Klitmøller has been transformed from a fishing village into a buzzing and gnarly surf spot, where newcomers are welcomed to join Cold Hawaii’s growing community of transplants.

By the time Mai Knudsen was 33, she was a civil engineer at the top of her game. She’d “made it” by most definitions of success – except her own. “Work was so stressful,” she said. “I was spending my weekends doing nothing just to cope before going back on Monday. I felt my life should be different.”

One visit to the town of Klitmøller in north-west Denmark was all it took. She traded her demanding life in Copenhagen for a seaside home overlooking dunes and surf, turning the first floor of her house into the pancake cafe she’d always dreamt of owning. Ten years later, in this old fishing village now known as “Cold Hawaii”, Knudsen runs Kesses Hus for half the year, and in the wintery off-season she closes the shop to surf.

“I knew I could really live here,” she said.
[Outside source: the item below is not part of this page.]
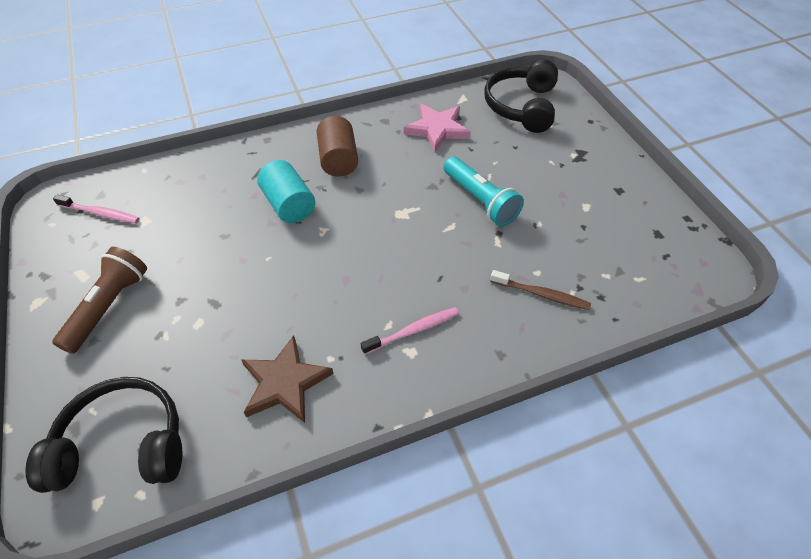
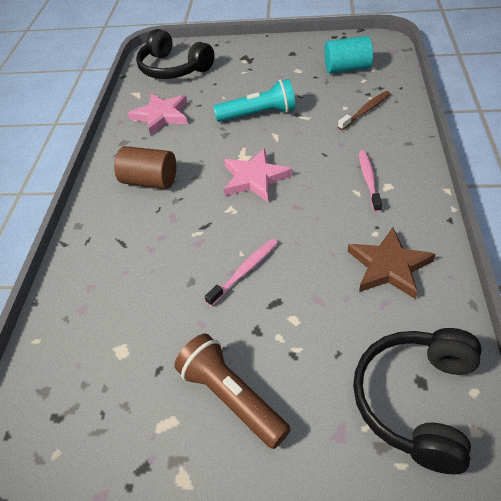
camera: 60 degrees left, 5 degrees down
(100, 213) = (77, 394): pink toothbrush -> pink toothbrush (245, 271)
(289, 205) = (183, 226): turquoise cylinder -> turquoise cylinder (347, 68)
(374, 233) = (255, 178): none -> pink star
Knudsen is among Cold Hawaii’s growing community of transplants, most of whom left skyscrapers and traffic to slow down and surf by the sea. Denmark’s once sleepy north-west coast is now crawling with galleries and boutiques, organic bakeries and a co-working space – many of them opened by the newcomers from 20-some-odd countries. Even more young South Africans, Brazilians, Australians and Germans moved here post-Covid to work remotely, some to raise their kids. There are doctors and lawyers, and a famous Danish artist who’d been living in Berlin, Jeppe Hein, who now volunteers in local schools teaching children how to paint their own breath.

“You’re forced to slow down. There isn’t a lot here, so if you want art, you make it yourself. If you want pancakes, you make them yourself,” said Knudsen. “That part hasn’t changed. It’s still the mentality of the fishermen who’ve lived here the longest.”